▶ [Extract]
<<<<
Ceratocystis huliohia: This fungal pathogen was confirmed by plant pathologist Lisa Keith and her lab team in 2014. Keith and her team asked local Hawaiians for advice before choosing the name Ceratocystis huliohia for the fungal organism. "Huliohia" means that it changes the natural state of ʻŌhiʻa). This fungal pathogen has been found to create a canker disease beneath the bark that slowly spreads throughout the water-conducting tissue within the tree, leading to wilting leaves, dried out branches and ultimately, the death of the tree. In both ROD fungal pathogens, signs of the disease have been shown in the outer ring of the cut trunk. Additionally, scientists have found through systematic dissections of the tree that the darkest portion of the bark is where the fungus has entered, and that predominantly the fungus has been found that the disease grows quicker up the stem of the tree than down it. Researchers have also been studying how the excrement created by boring beetles within the ʻŌhiʻa trees can be used as a pathway for both pathogens of ROD.

Ceratocystis lukuohia: This fungal pathogen is named the destroyer of ʻōhiʻa because unlike Ceratocystis huliohia, it spreads quickly throughout the tree and causes a systemic wilt. This pathogen also chokes the tissue in the tree, which prevents it from acquiring water, and the pathogen spreads much quicker than the C. huliohia pathogen, leading to the entire crown of the tree wilting and eventually dying.
>>>>
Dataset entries
<<<<
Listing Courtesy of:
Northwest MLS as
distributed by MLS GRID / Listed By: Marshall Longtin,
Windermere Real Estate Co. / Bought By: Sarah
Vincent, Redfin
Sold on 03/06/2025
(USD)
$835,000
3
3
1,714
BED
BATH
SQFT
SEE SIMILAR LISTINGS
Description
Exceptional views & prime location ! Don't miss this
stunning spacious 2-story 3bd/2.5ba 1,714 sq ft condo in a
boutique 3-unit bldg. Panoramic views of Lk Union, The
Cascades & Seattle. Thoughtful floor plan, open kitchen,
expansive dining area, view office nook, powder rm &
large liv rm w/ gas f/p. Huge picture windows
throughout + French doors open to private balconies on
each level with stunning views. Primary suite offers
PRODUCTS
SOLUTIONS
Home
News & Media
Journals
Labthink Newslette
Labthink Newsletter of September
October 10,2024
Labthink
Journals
>>>>
▶ [Work task 1]
Retype the section of the passage on the ʻōhiʻa fungal pathogens from "Ceratocystis lukuohia: This" to "and eventually dying.".
▶ [Work task 2]
Extend the passage on the ʻōhiʻa fungal pathogens, picking up right after its final sentence.

▶ [Written answer 1]
Ceratocystis lukuohia: This fungal pathogen is named the destroyer of ʻōhiʻa because unlike Ceratocystis huliohia, it spreads quickly throughout the tree and causes a systemic wilt. This pathogen also chokes the tissue in the tree, which prevents it from acquiring water, and the pathogen spreads much quicker than the C. huliohia pathogen, leading to the entire crown of the tree wilting and eventually dying.

▶ [Written answer 2]
== Policies and Plans ==
In 2020, the Rapid ʻŌhiʻa Death Working Group released a "Strategic Response Plan for 2020-2024" laying out management, research, and public engagement priorities to contain the disease and calling for $4 million a year in funding over the next five years to "continue progress toward understanding and addressing the fungal disease that has seriously impacted Hawaii's native forests." Within the response plan, researchers have developed a rapid molecular test that identifies the presence of the Ceratocystis pathogens within ʻŌhiʻa trees.  Researchers within the response plan have also developed effective sanitation techniques, such as, applying heat and vacuum-steam to infected materials, which have been shown to treat the pathogens. The Strategic Response Plan has also succeeded in cooperating with the Hawai'i Seed Bank Partnership to form an advocacy coalition that has succeeded in training and educated hundreds of volunteers statewide on how to collect ʻŌhiʻa seeds to further conservation of the species. In January 2025, the U.S. Congress introduced a bill that would require the Secretary of the Interior to collaborate with the Secretary of Agriculture and the Hawai'i state government to address the disease.

The bill was voted on in the House on 23 January, 2025, passing with a 359-62 vote. It now heads to the Senate.